Oct 17, 2006

More on Dickinson’s Spider

After thinking about the Emily Dickinson poem I quoted in my last blog entry, I came to the conclusion that though it is not a great poem, it is at the least not marred by Dickinson’s worst mannerisms, as Winters discussed at length in his essay on her in Maule’s Curse (In Defense of Reason). This poem employs a steady diction and a cool, sharp style that is close to her best work in her great poems. Thinking about these things brought to mind Dick Davis’s recent essay “Poetry, A Prognosis” from a 2003 number of The New Criterion:

I think it’s a fair bet that if you asked most people on this side of the Atlantic who claim to enjoy reading poetry who their favorite pre-twentieth-century English language poets are, they’d say “Donne and Emily Dickinson”: on the other side of the Atlantic the odds are they’d say “Donne and Hopkins.” Much as I like a lot of the verse of Donne, and a fair amount of Dickinson, and even a bit (a very little bit) of Hopkins, I think this indicates where the trouble with modern poetry lies. All three are eccentrics: their poems are hard to comprehend and seem to stand in need of explication, though their habitually excited tone makes even the uninitiated feel that some kind of genuine feeling must be there, even if we can’t quite paraphrase it; and their technique is to some extent both experimental and sui generis. They’re odd-balls, whose verses can be hard to paraphrase...
Does this seem true, too true, David's points about the attractiveness of eccentrics, to those who can be called Wintersians? (Judging from my casual surveys of literary culture over the past 25 years, the diversity of opinion in the world of poetry [and every area of human endeavor] is so astonishing that I don’t think there is any generalization one could make about people who like poetry. People “who claim to enjoy reading poetry” appear to come in every imaginable variety.) Davis has written some trenchant pieces studying what is happening in and to contemporary poetry. As Winters noticed so long ago (concerning a poet even as traditional as George Herbert), it is the eccentricities of poets that grab the attention of so many poets and readers of poetry. As part of the ascendancy of Romanticism across our literary culture, the writing and reading of poetry have become the pursuit of almost pure individuality, as shown, for example, in many poetry blogs on blogger.

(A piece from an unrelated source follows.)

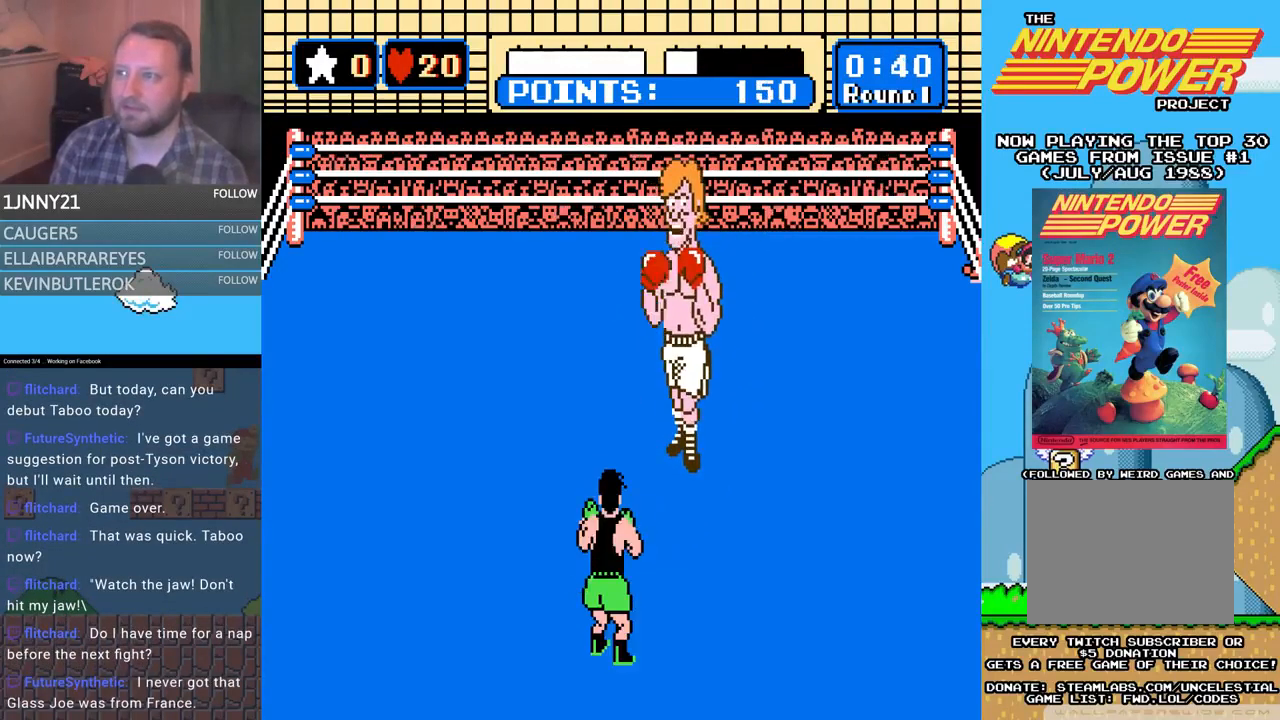
{"buttons": [], "events": []}
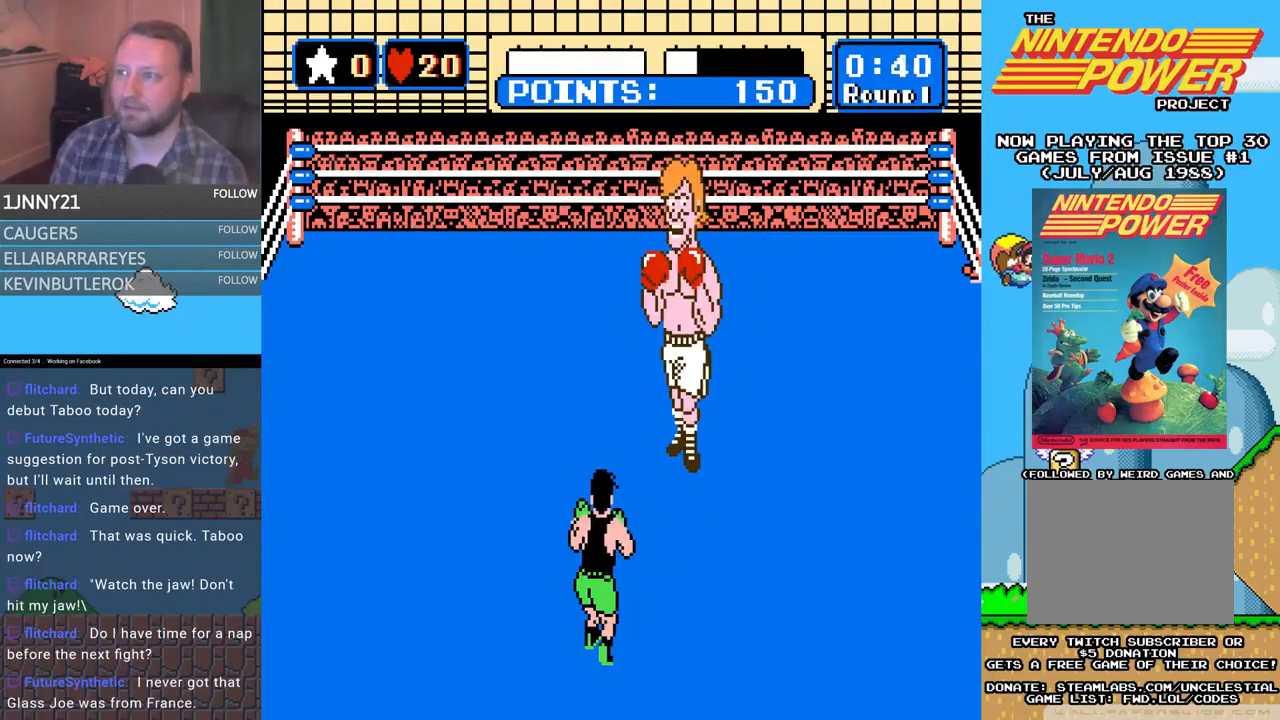
{"buttons": [], "events": []}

How much does Dickinson’s little ditty on the spider exhibit the repeated eccentricities of her verse that remain in nearly unquestionable favor in our dominant literary culture? I think it winks at them, but it keeps its distance. Nonetheless, this poem is more obscure than it should be because, it appears, she chose not to say exactly what she means and adjust her tone properly to whatever it was she wished to say. Her once-unusual habit of playfully obfuscating her meaning has long become a common and highly praised practice of modern poetry, a matter which Winters discussed extensively in Primitivism and Decadence back in 1937.